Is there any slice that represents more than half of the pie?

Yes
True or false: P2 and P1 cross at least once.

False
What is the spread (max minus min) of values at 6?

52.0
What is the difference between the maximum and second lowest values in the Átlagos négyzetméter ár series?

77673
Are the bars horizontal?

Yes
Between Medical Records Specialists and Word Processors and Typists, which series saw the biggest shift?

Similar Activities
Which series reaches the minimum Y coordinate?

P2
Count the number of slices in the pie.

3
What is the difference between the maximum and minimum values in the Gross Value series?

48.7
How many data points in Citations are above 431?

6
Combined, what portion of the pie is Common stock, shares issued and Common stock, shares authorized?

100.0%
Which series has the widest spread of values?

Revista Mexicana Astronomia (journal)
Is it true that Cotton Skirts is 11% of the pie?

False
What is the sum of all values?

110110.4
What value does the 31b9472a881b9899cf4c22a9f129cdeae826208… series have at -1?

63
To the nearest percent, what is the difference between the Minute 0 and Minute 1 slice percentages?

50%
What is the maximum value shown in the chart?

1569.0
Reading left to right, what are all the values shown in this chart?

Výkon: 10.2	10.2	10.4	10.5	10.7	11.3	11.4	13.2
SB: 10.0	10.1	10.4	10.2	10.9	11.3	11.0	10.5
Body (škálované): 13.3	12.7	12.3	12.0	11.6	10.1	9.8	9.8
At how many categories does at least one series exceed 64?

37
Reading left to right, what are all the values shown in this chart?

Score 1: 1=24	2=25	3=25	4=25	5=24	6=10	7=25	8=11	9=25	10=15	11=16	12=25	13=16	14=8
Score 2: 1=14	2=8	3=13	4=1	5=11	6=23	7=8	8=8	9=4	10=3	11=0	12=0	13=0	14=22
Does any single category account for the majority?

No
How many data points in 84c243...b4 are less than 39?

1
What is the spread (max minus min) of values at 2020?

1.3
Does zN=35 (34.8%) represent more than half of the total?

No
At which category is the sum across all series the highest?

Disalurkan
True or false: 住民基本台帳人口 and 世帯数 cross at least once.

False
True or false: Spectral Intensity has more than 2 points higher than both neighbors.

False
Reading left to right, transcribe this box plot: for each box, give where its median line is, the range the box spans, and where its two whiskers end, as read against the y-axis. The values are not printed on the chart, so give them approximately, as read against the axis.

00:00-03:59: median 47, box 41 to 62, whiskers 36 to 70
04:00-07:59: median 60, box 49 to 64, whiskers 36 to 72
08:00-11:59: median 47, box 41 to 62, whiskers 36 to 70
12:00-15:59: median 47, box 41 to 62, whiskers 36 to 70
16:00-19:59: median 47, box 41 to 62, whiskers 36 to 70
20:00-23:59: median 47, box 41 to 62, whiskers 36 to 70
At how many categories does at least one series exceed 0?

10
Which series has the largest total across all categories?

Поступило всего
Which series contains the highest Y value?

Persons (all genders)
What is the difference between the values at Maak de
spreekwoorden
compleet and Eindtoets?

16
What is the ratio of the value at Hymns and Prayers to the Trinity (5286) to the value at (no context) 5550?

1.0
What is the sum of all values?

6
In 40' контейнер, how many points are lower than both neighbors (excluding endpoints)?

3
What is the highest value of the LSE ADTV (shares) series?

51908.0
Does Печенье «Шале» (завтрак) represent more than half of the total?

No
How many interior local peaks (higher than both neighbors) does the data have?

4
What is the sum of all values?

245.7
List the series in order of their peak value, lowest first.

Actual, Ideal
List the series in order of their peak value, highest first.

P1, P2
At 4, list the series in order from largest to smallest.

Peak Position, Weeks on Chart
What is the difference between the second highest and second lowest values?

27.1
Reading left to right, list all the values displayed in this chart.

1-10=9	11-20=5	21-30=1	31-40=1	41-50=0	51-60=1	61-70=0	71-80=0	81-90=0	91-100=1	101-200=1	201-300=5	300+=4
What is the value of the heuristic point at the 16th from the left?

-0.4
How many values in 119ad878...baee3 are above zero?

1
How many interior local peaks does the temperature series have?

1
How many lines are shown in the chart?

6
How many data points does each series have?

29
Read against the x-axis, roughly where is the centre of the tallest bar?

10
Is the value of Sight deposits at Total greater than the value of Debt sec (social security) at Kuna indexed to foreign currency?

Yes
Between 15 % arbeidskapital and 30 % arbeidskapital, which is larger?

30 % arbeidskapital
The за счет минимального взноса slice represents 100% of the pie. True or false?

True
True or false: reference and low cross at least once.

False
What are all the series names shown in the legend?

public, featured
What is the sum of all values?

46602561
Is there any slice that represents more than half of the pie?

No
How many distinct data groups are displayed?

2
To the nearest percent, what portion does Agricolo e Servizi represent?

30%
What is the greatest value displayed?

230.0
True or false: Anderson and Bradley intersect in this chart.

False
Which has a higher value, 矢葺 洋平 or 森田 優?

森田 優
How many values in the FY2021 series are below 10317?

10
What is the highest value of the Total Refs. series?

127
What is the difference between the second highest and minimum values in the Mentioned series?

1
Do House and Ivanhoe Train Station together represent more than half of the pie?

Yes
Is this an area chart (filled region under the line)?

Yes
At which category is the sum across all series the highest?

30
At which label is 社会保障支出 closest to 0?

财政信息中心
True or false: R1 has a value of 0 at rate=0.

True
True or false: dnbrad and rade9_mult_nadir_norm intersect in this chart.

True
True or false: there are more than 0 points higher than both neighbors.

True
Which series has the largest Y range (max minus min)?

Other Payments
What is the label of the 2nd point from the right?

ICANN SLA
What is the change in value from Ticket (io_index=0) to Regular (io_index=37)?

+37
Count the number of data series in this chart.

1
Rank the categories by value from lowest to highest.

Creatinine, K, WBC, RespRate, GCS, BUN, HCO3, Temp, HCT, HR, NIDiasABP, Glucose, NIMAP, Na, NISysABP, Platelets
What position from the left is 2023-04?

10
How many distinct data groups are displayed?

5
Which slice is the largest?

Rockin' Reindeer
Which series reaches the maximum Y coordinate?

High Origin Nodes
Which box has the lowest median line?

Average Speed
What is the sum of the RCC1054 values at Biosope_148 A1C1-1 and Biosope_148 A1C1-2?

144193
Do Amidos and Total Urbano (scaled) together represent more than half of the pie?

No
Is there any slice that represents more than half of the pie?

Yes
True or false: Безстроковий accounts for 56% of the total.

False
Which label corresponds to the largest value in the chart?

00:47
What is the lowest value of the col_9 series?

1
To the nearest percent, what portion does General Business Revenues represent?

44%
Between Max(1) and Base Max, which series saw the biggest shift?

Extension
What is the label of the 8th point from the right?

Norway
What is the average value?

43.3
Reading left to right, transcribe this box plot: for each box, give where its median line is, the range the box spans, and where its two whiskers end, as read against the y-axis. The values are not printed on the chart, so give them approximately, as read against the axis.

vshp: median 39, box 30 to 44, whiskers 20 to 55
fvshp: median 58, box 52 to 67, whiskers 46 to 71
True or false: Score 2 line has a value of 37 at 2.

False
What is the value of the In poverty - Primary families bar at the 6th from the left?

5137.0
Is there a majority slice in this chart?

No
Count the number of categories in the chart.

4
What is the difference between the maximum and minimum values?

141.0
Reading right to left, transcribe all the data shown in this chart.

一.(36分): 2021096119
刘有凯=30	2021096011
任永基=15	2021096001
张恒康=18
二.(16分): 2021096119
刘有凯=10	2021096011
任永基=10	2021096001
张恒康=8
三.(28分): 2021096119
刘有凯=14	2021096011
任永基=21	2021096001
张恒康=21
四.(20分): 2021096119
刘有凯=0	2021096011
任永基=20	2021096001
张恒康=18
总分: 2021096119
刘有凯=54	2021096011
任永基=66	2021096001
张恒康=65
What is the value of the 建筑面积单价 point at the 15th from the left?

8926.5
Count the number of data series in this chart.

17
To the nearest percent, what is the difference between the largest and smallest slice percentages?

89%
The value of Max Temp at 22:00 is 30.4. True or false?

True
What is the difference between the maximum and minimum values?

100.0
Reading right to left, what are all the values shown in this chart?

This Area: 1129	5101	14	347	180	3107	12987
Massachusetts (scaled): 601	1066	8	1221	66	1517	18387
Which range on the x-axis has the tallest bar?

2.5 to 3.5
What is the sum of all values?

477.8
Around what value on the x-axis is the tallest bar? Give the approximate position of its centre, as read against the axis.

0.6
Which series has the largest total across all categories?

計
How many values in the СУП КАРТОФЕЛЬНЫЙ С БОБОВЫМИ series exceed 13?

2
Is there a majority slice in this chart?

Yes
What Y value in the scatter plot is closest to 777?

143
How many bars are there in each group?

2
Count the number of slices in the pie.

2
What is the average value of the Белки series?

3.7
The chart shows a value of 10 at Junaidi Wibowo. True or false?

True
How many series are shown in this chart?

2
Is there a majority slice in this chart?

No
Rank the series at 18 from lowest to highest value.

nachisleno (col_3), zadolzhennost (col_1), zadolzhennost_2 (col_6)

=-=-=-=-=

- [Try it]: Copy the listing from its first line up to and including the line with "Combined, what portion", swapping each "pie" for "circle chart" and changing nothing else.

- [Task result]:
Is there any slice that represents more than half of the circle chart?

Yes
True or false: P2 and P1 cross at least once.

False
What is the spread (max minus min) of values at 6?

52.0
What is the difference between the maximum and second lowest values in the Átlagos négyzetméter ár series?

77673
Are the bars horizontal?

Yes
Between Medical Records Specialists and Word Processors and Typists, which series saw the biggest shift?

Similar Activities
Which series reaches the minimum Y coordinate?

P2
Count the number of slices in the circle chart.

3
What is the difference between the maximum and minimum values in the Gross Value series?

48.7
How many data points in Citations are above 431?

6
Combined, what portion of the circle chart is Common stock, shares issued and Common stock, shares authorized?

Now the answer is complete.